§ **WORK TO COMPLETE**: Please output every line of text in the rows below as a single numbered list, skipping any blank lines.

[Data excerpts]
━━━━━━

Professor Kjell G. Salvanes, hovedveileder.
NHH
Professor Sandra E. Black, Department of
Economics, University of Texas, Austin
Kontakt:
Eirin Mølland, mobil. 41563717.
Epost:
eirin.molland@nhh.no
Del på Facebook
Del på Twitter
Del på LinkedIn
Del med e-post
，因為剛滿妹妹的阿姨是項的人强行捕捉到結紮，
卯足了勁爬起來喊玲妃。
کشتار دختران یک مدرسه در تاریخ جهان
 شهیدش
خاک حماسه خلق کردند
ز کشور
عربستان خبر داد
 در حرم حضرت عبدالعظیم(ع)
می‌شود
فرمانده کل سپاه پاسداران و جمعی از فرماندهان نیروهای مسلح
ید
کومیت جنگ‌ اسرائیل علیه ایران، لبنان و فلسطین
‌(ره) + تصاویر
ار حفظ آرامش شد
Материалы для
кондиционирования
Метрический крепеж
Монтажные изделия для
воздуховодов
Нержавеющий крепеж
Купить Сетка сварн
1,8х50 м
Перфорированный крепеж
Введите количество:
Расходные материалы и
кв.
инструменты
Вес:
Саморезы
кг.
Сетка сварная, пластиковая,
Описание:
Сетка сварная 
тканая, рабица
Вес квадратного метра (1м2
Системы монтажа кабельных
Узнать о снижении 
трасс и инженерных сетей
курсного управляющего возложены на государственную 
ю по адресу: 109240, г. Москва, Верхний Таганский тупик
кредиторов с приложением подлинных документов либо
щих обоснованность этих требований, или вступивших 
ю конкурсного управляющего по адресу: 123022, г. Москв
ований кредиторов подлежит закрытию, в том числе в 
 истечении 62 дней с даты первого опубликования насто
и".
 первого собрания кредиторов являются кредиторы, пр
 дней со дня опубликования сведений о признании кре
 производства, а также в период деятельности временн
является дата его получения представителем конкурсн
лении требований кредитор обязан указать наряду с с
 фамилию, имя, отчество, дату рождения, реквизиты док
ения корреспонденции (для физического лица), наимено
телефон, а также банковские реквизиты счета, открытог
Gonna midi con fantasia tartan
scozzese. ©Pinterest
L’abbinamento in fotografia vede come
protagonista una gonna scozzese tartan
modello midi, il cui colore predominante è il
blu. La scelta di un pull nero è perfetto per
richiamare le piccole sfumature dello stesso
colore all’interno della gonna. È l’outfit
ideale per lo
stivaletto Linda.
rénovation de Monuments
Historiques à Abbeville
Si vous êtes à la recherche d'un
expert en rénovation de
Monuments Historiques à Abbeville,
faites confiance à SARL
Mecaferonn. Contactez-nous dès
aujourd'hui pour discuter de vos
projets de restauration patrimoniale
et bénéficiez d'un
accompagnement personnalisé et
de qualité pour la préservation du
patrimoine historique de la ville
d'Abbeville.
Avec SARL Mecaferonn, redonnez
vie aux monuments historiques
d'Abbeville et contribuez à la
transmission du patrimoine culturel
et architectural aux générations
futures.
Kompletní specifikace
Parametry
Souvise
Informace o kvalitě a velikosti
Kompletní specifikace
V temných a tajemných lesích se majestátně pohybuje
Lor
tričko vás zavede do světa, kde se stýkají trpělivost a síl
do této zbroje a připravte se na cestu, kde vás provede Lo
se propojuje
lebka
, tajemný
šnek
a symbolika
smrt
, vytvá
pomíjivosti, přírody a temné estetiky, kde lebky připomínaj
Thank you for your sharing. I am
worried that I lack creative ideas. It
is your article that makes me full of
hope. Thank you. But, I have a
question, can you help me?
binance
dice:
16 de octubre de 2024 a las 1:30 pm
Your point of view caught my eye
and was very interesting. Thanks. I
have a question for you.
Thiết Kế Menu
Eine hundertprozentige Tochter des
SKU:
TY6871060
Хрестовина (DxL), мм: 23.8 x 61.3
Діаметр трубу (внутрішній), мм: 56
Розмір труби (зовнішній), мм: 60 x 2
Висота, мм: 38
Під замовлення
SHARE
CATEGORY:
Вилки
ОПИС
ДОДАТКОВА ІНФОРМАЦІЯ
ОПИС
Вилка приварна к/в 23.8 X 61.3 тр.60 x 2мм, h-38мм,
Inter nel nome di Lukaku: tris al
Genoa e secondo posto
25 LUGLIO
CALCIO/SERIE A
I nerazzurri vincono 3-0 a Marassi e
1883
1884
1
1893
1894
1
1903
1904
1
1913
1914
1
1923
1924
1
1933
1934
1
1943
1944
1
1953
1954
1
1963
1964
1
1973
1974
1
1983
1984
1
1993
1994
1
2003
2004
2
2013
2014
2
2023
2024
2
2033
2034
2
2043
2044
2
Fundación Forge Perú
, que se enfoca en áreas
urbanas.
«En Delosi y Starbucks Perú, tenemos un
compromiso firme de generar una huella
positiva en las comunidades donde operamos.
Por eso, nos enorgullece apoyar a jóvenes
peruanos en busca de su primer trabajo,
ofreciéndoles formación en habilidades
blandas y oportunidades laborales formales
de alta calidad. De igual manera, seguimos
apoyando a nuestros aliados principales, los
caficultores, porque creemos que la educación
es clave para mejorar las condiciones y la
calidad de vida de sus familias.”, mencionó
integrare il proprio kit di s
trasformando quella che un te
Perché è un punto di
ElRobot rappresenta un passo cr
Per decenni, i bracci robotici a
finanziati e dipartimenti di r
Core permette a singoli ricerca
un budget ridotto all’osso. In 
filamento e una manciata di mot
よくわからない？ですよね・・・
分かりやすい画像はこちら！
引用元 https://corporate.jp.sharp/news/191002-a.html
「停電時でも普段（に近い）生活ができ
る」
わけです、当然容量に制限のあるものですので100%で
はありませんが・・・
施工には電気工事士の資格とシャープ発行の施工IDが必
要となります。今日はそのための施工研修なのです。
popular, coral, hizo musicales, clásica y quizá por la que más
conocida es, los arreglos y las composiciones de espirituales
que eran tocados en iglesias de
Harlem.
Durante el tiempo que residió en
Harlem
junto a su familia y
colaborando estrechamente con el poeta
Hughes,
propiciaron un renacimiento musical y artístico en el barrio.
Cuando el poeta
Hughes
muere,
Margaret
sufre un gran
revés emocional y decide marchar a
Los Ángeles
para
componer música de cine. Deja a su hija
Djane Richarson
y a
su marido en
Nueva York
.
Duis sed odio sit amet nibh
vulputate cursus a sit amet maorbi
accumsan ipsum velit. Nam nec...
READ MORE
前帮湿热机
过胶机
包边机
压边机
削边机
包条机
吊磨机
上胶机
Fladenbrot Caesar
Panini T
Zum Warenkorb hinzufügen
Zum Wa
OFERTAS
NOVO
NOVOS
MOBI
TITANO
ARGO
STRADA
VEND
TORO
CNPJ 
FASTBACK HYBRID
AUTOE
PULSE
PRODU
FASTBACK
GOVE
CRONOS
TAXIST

━━━━━━

§ **RESPONSE TO THE EXERCISE**:
1. Professor Kjell G. Salvanes, hovedveileder.
2. NHH
3. Professor Sandra E. Black, Department of
4. Economics, University of Texas, Austin
5. Kontakt:
6. Eirin Mølland, mobil. 41563717.
7. Epost:
8. eirin.molland@nhh.no
9. Del på Facebook
10. Del på Twitter
11. Del på LinkedIn
12. Del med e-post
13. ，因為剛滿妹妹的阿姨是項的人强行捕捉到結紮，
14. 卯足了勁爬起來喊玲妃。
15. کشتار دختران یک مدرسه در تاریخ جهان
16.  شهیدش
17. خاک حماسه خلق کردند
18. ز کشور
19. عربستان خبر داد
20.  در حرم حضرت عبدالعظیم(ع)
21. می‌شود
22. فرمانده کل سپاه پاسداران و جمعی از فرماندهان نیروهای مسلح
23. ید
24. کومیت جنگ‌ اسرائیل علیه ایران، لبنان و فلسطین
25. ‌(ره) + تصاویر
26. ار حفظ آرامش شد
27. Материалы для
28. кондиционирования
29. Метрический крепеж
30. Монтажные изделия для
31. воздуховодов
32. Нержавеющий крепеж
33. Купить Сетка сварн
34. 1,8х50 м
35. Перфорированный крепеж
36. Введите количество:
37. Расходные материалы и
38. кв.
39. инструменты
40. Вес:
41. Саморезы
42. кг.
43. Сетка сварная, пластиковая,
44. Описание:
45. Сетка сварная 
46. тканая, рабица
47. Вес квадратного метра (1м2
48. Системы монтажа кабельных
49. Узнать о снижении 
50. трасс и инженерных сетей
51. курсного управляющего возложены на государственную 
52. ю по адресу: 109240, г. Москва, Верхний Таганский тупик
53. кредиторов с приложением подлинных документов либо
54. щих обоснованность этих требований, или вступивших 
55. ю конкурсного управляющего по адресу: 123022, г. Москв
56. ований кредиторов подлежит закрытию, в том числе в 
57.  истечении 62 дней с даты первого опубликования насто
58. и".
59.  первого собрания кредиторов являются кредиторы, пр
60.  дней со дня опубликования сведений о признании кре
61.  производства, а также в период деятельности временн
62. является дата его получения представителем конкурсн
63. лении требований кредитор обязан указать наряду с с
64.  фамилию, имя, отчество, дату рождения, реквизиты док
65. ения корреспонденции (для физического лица), наимено
66. телефон, а также банковские реквизиты счета, открытог
67. Gonna midi con fantasia tartan
68. scozzese. ©Pinterest
69. L’abbinamento in fotografia vede come
70. protagonista una gonna scozzese tartan
71. modello midi, il cui colore predominante è il
72. blu. La scelta di un pull nero è perfetto per
73. richiamare le piccole sfumature dello stesso
74. colore all’interno della gonna. È l’outfit
75. ideale per lo
76. stivaletto Linda.
77. rénovation de Monuments
78. Historiques à Abbeville
79. Si vous êtes à la recherche d'un
80. expert en rénovation de
81. Monuments Historiques à Abbeville,
82. faites confiance à SARL
83. Mecaferonn. Contactez-nous dès
84. aujourd'hui pour discuter de vos
85. projets de restauration patrimoniale
86. et bénéficiez d'un
87. accompagnement personnalisé et
88. de qualité pour la préservation du
89. patrimoine historique de la ville
90. d'Abbeville.
91. Avec SARL Mecaferonn, redonnez
92. vie aux monuments historiques
93. d'Abbeville et contribuez à la
94. transmission du patrimoine culturel
95. et architectural aux générations
96. futures.
97. Kompletní specifikace
98. Parametry
99. Souvise
100. Informace o kvalitě a velikosti
101. Kompletní specifikace
102. V temných a tajemných lesích se majestátně pohybuje
103. Lor
104. tričko vás zavede do světa, kde se stýkají trpělivost a síl
105. do této zbroje a připravte se na cestu, kde vás provede Lo
106. se propojuje
107. lebka
108. , tajemný
109. šnek
110. a symbolika
111. smrt
112. , vytvá
113. pomíjivosti, přírody a temné estetiky, kde lebky připomínaj
114. Thank you for your sharing. I am
115. worried that I lack creative ideas. It
116. is your article that makes me full of
117. hope. Thank you. But, I have a
118. question, can you help me?
119. binance
120. dice:
121. 16 de octubre de 2024 a las 1:30 pm
122. Your point of view caught my eye
123. and was very interesting. Thanks. I
124. have a question for you.
125. Thiết Kế Menu
126. Eine hundertprozentige Tochter des
127. SKU:
128. TY6871060
129. Хрестовина (DxL), мм: 23.8 x 61.3
130. Діаметр трубу (внутрішній), мм: 56
131. Розмір труби (зовнішній), мм: 60 x 2
132. Висота, мм: 38
133. Під замовлення
134. SHARE
135. CATEGORY:
136. Вилки
137. ОПИС
138. ДОДАТКОВА ІНФОРМАЦІЯ
139. ОПИС
140. Вилка приварна к/в 23.8 X 61.3 тр.60 x 2мм, h-38мм,
141. Inter nel nome di Lukaku: tris al
142. Genoa e secondo posto
143. 25 LUGLIO
144. CALCIO/SERIE A
145. I nerazzurri vincono 3-0 a Marassi e
146. 1883
147. 1884
148. 1
149. 1893
150. 1894
151. 1
152. 1903
153. 1904
154. 1
155. 1913
156. 1914
157. 1
158. 1923
159. 1924
160. 1
161. 1933
162. 1934
163. 1
164. 1943
165. 1944
166. 1
167. 1953
168. 1954
169. 1
170. 1963
171. 1964
172. 1
173. 1973
174. 1974
175. 1
176. 1983
177. 1984
178. 1
179. 1993
180. 1994
181. 1
182. 2003
183. 2004
184. 2
185. 2013
186. 2014
187. 2
188. 2023
189. 2024
190. 2
191. 2033
192. 2034
193. 2
194. 2043
195. 2044
196. 2
197. Fundación Forge Perú
198. , que se enfoca en áreas
199. urbanas.
200. «En Delosi y Starbucks Perú, tenemos un
201. compromiso firme de generar una huella
202. positiva en las comunidades donde operamos.
203. Por eso, nos enorgullece apoyar a jóvenes
204. peruanos en busca de su primer trabajo,
205. ofreciéndoles formación en habilidades
206. blandas y oportunidades laborales formales
207. de alta calidad. De igual manera, seguimos
208. apoyando a nuestros aliados principales, los
209. caficultores, porque creemos que la educación
210. es clave para mejorar las condiciones y la
211. calidad de vida de sus familias.”, mencionó
212. integrare il proprio kit di s
213. trasformando quella che un te
214. Perché è un punto di
215. ElRobot rappresenta un passo cr
216. Per decenni, i bracci robotici a
217. finanziati e dipartimenti di r
218. Core permette a singoli ricerca
219. un budget ridotto all’osso. In 
220. filamento e una manciata di mot
221. よくわからない？ですよね・・・
222. 分かりやすい画像はこちら！
223. 引用元 https://corporate.jp.sharp/news/191002-a.html
224. 「停電時でも普段（に近い）生活ができ
225. る」
226. わけです、当然容量に制限のあるものですので100%で
227. はありませんが・・・
228. 施工には電気工事士の資格とシャープ発行の施工IDが必
229. 要となります。今日はそのための施工研修なのです。
230. popular, coral, hizo musicales, clásica y quizá por la que más
231. conocida es, los arreglos y las composiciones de espirituales
232. que eran tocados en iglesias de
233. Harlem.
234. Durante el tiempo que residió en
235. Harlem
236. junto a su familia y
237. colaborando estrechamente con el poeta
238. Hughes,
239. propiciaron un renacimiento musical y artístico en el barrio.
240. Cuando el poeta
241. Hughes
242. muere,
243. Margaret
244. sufre un gran
245. revés emocional y decide marchar a
246. Los Ángeles
247. para
248. componer música de cine. Deja a su hija
249. Djane Richarson
250. y a
251. su marido en
252. Nueva York
253. .
254. Duis sed odio sit amet nibh
255. vulputate cursus a sit amet maorbi
256. accumsan ipsum velit. Nam nec...
257. READ MORE
258. 前帮湿热机
259. 过胶机
260. 包边机
261. 压边机
262. 削边机
263. 包条机
264. 吊磨机
265. 上胶机
266. Fladenbrot Caesar
267. Panini T
268. Zum Warenkorb hinzufügen
269. Zum Wa
270. OFERTAS
271. NOVO
272. NOVOS
273. MOBI
274. TITANO
275. ARGO
276. STRADA
277. VEND
278. TORO
279. CNPJ 
280. FASTBACK HYBRID
281. AUTOE
282. PULSE
283. PRODU
284. FASTBACK
285. GOVE
286. CRONOS
287. TAXIST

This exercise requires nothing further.